“A debate over the naming rights for the broader categorization of flavorful beer has raged since the new wave of post-light lager emerged in the early 1980s”

A debate over the naming rights for the broader categorization of flavorful beer has raged since the new wave of post-light lager emerged in the early 1980s. By mid-decade, America hosted a mere handful of brewers, nearly all massive in size. These brewers largely produced a near uniform lager beer, differentiated only by a few dozen calories, logos and labels or style of television ads. We called their products beer. Not macro beer. Not industrial beer. Just beer.

When smaller brewers appeared on the scene, some tried unsuccessfully to emulate the big guys and their beers.

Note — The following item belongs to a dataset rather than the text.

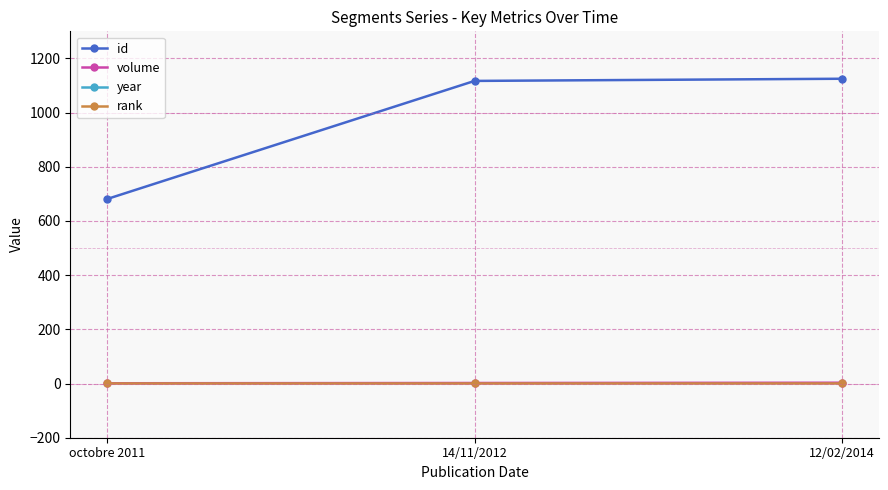

What is the label of the 1st point from the right?

12/02/2014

Most smaller brewers, however, scrambled in the opposite direction, brewing anything other than the prevailing light lager. They explored a range of classic styles, trying to convince skeptical consumers of the merits of dark, bitter and oddly tasting beers. But beyond selling consumers on the charms of individual beers, these smaller brewers needed a way to educate the public on the radical points of distinction between themselves and the larger corporate concerns that ruled American beer.

This ramshackle mélange of divergent personalities showed little interest in or ability to agree on what to call themselves. Busy simply trying to survive in the inhospitable environment in which they arose, these new brewers found their efforts defined by outsiders. At first, major media outlets deemed them eccentric curiosities, largely due to comical size comparisons with macro producers. Reporters called them microbrewers. The label stuck and spread for two decades until the once-small brewers, now collectively making millions of barrels of beer a year, no longer seemed so small.

Andy Crouch, “Names and Labels”, Beer Advocate (March 2016), 22.